Despite the contraction of the African American jobless rate, Secretary of Labor Hilda Solis says there is still much work to be done.

“There is an extremely high number of unemployment in the African American community,” she said. “We want to work with Congress to make sure that more money is available to programs such as Pathways Out of Poverty, which targets high unemployment areas through unique job training opportunities such as retrofitting or weatherizing.”
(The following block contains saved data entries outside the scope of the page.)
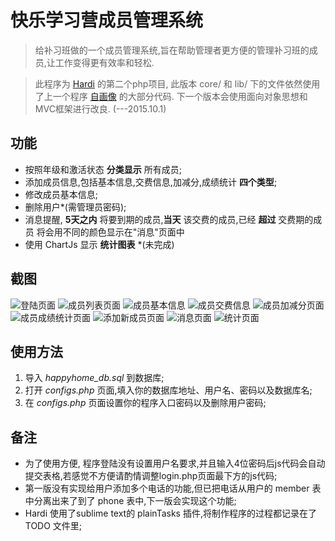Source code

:# 快乐学习营成员管理系统

> 给补习班做的一个成员管理系统,旨在帮助管理者更方便的管理补习班的成员,让工作变得更有效率和轻松.

> 此程序为 [Hardi](http://weibo.com/hardi/) 的第二个php项目, 此版本 core/ 和 lib/ 下的文件依然使用了上一个程序 [自画像](https://github.com/huanghao521/zihuaxiang) 的大部分代码. 下一个版本会使用面向对象思想和MVC框架进行改良. 
(---2015.10.1) 

## 功能

* 按照年级和激活状态 **分类显示** 所有成员;
* 添加成员信息,包括基本信息,交费信息,加减分,成绩统计 **四个类型**;
* 修改成员基本信息;
* 删除用户*(需管理员密码);
* 消息提醒, **5天之内** 将要到期的成员,**当天** 该交费的成员,已经 **超过** 交费期的成员 将会用不同的颜色显示在"消息"页面中
* 使用 ChartJs 显示 **统计图表** *(未完成)

## 截图

![登陆页面](http://happyhome.me/screenshot/happyhome/1.png)
![成员列表页面](http://happyhome.me/screenshot/happyhome/2.png)
![成员基本信息](http://happyhome.me/screenshot/happyhome/3.png)
![成员交费信息](http://happyhome.me/screenshot/happyhome/4.png)
![成员加减分页面](http://happyhome.me/screenshot/happyhome/5.png)
![成员成绩统计页面](http://happyhome.me/screenshot/happyhome/6.png)
![添加新成员页面](http://happyhome.me/screenshot/happyhome/7.png)
![消息页面](http://happyhome.me/screenshot/happyhome/8.png)
![统计页面](http://happyhome.me/screenshot/happyhome/9.png)

## 使用方法

1. 导入 *happyhome_db.sql* 到数据库;
2. 打开 *configs.php* 页面,填入你的数据库地址、用户名、密码以及数据库名;
2. 在 *configs.php* 页面设置你的程序入口密码以及删除用户密码;

## 备注
* 为了使用方便, 程序登陆没有设置用户名要求,并且输入4位密码后js代码会自动提交表格,若感觉不方便请酌情调整login.php页面最下方的js代码;
* 第一版没有实现给用户添加多个电话的功能,但已把电话从用户的 member 表中分离出来了到了 phone 表中,下一版会实现这个功能;
* Hardi 使用了sublime text的 plainTasks 插件,将制作程序的过程都记录在了 TODO 文件里;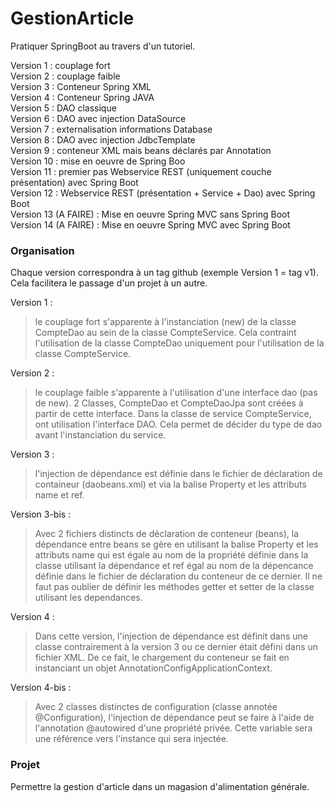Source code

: # GestionArticle

Pratiquer SpringBoot au travers d'un tutoriel.

Version 1 : couplage fort<br>
Version 2 : couplage faible<br>
Version 3 : Conteneur Spring XML<br>
Version 4 : Conteneur Spring JAVA<br>
Version 5 : DAO classique<br>
Version 6 : DAO avec injection DataSource<br>
Version 7 : externalisation informations Database<br>
Version 8 :  DAO avec injection JdbcTemplate<br>
Version 9 : conteneur XML mais beans déclarés par Annotation<br>
Version 10 : mise en oeuvre de Spring Boo<br>
Version 11 : premier pas Webservice REST (uniquement couche présentation) avec Spring Boot<br>
Version 12 : Webservice REST (présentation + Service + Dao) avec Spring Boot<br>
Version 13 (A FAIRE) : Mise en oeuvre Spring MVC sans Spring Boot<br>
Version 14 (A FAIRE) : Mise en oeuvre Spring MVC avec Spring Boot<br>

### Organisation

Chaque version correspondra à un tag github (exemple Version 1 = tag v1). Cela facilitera le passage d'un projet à un autre.<br>

Version 1 : 
> le couplage fort s'apparente à l'instanciation (new) de la classe CompteDao au sein de la classe CompteService. Cela contraint l'utilisation de la classe CompteDao uniquement pour l'utilisation de la classe CompteService. <br>

Version 2 : 
> le couplage faible s'apparente à l'utilisation d'une interface dao (pas de new). 2 Classes, CompteDao et CompteDaoJpa sont créées à partir de cette interface. Dans la classe de service CompteService, ont utilisation l'interface DAO. Cela permet de décider du type de dao avant l'instanciation du service. <br>

Version 3 : 
> l'injection de dépendance est définie dans le fichier de déclaration de containeur (daobeans.xml) et via la balise Property et les attributs name et ref.

Version 3-bis :
> Avec 2 fichiers distincts de déclaration de conteneur (beans), la dépendance entre beans se gère en utilisant la balise Property et les attributs name qui est égale au nom de la propriété définie dans la classe utilisant la dépendance et ref égal au nom de la dépencance définie dans le fichier de déclaration du conteneur de ce dernier. Il ne faut pas oublier de définir les méthodes getter et setter de la classe utilisant les dependances.

Version 4 : 
> Dans cette version, l'injection de dépendance est définit dans une classe contrairement à la version 3 ou ce dernier était défini dans un fichier XML. De ce fait, le chargement du conteneur se fait en instanciant un objet AnnotationConfigApplicationContext.

Version 4-bis : 
> Avec 2 classes distinctes de configuration (classe annotée @Configuration), l'injection de dépendance peut se faire à l'aide de l'annotation @autowired d'une propriété privée. Cette variable sera une référence vers l'instance qui sera injectée.

### Projet
Permettre la gestion d'article dans un magasion d'alimentation générale.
Overall 36,000 jobs were vaporized last month, leaving 14.9 million people out of work. The U.S. economy has lost some 8.4 million jobs since the recession began in December 2007. The latest job cuts continued across the employment spectrum. Construction jobs fell by 64,000 and information industry jobs dropped by 18,000, while temporary help services added 48,000 jobs. Healthcare continues to trend upward. Manufacturing and retail trade employment remained unchanged.  Severe winter weather in parts of the country may have affected payroll employment and hours.

Today’s numbers show that the economy is moving in the right direction, says Solis.  “Getting Americans back to work remains one of our main priorities,” said Solis. “It’s important that we look at the trends and the trends show that we are loosing fewer jobs per month which is closer to consistent job creation.”